Radio station logos since 2012
Radio Skopje (MR 1)
Radio 2 (MR 2)
Radio 3 (MR 3)
Radio Macedonia (MR SAT)

==Management==
The process of transformation of MRTV in a public service broadcaster is not yet completed; it entailed the 1997 Law on Broadcasting Activities and the 2005 Broadcast Law. Editorial independence of MRTV is guaranteed by law but de facto lacking due to lack of independent funding and lack of independence of MRTV managerial bodies. MRTV executive directors in the last ten years remained close to the party in power. The network was funded by a license fee as well as by public budget contributions and advertising revenues (limited to 10% of airtime). Budgetary needs, and the practice of ad hoc state budgetary funding, has created a "culture of dependence" in MRTV.

MRTV is supervised by the MRTV Council, whose members are appointed by the Parliament upon proposal by "authorised nominators" from civil society.

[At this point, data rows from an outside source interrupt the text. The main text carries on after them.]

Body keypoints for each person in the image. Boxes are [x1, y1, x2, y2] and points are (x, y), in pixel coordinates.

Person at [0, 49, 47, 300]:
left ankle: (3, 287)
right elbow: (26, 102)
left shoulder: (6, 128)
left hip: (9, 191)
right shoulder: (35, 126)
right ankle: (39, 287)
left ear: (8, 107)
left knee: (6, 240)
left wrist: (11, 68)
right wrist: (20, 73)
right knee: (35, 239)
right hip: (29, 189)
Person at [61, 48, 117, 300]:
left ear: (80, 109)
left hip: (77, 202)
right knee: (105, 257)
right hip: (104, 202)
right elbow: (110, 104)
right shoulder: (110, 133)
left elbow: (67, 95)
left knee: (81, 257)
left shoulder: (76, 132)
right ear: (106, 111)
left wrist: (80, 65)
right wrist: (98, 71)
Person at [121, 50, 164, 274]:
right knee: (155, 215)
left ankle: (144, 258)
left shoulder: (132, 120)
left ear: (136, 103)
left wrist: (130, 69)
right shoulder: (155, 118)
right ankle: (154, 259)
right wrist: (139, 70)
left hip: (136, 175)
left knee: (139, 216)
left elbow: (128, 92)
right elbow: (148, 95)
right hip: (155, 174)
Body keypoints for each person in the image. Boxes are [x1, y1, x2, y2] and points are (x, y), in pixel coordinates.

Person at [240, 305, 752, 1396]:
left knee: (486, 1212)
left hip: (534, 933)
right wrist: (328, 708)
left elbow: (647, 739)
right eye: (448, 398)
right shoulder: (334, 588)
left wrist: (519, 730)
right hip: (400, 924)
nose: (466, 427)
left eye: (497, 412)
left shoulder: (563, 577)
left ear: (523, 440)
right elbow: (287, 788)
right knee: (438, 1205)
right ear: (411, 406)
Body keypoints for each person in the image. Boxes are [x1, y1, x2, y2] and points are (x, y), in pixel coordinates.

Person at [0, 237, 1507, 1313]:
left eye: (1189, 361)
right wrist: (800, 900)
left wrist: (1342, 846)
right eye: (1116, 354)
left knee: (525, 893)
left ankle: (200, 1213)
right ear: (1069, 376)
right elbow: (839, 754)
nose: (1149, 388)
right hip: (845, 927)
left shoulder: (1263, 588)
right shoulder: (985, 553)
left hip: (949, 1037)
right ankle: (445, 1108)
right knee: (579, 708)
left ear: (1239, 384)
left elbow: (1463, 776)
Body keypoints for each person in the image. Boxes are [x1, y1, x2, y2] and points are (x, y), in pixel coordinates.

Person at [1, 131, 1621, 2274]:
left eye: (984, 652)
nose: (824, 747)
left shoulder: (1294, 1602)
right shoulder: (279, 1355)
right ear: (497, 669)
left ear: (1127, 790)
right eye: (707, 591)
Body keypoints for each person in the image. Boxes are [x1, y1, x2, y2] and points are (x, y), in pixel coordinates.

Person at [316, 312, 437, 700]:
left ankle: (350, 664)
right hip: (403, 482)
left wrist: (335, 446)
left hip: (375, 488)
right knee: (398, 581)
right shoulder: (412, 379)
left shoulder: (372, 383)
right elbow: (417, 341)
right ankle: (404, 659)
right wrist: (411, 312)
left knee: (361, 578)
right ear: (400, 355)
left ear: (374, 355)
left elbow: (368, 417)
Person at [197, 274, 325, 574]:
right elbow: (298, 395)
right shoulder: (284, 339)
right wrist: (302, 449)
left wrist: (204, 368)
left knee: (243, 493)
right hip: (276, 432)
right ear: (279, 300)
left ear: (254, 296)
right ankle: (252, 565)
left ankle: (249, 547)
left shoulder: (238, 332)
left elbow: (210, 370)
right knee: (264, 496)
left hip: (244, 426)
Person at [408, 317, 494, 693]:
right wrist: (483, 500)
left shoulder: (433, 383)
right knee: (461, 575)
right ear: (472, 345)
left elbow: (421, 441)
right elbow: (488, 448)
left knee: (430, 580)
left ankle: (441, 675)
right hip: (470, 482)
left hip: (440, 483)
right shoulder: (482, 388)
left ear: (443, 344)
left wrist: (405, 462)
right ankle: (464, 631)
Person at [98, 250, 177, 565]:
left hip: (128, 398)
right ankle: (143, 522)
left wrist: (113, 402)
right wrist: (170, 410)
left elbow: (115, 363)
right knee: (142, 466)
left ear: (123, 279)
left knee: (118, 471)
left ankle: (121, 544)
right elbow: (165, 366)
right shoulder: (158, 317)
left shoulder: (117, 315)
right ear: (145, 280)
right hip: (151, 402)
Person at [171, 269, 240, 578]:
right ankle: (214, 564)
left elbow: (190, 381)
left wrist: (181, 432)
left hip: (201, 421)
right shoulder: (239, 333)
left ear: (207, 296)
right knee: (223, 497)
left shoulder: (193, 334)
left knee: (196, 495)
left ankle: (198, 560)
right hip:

The Council then elects the members of MRTV Management Board. Although formally only accountable to the legislature through its annual report and budget plan, MRTV remains informally accountable to the executive, undermining institutional autonomy. MRTV also risks neglecting cultural pluralism obligations, in terms of programmes for minorities, as well as lacking impartiality and distance from government/majority politicians.

==Notable people==
Notable people who were employed in the Macedonian Radio-television include clarinetist and composer Tale Ognenovski who was a member of the “Chalgii orchestra”, “Folk music orchestra” and “Authentic folk instruments orchestra” from 1960 until 1979.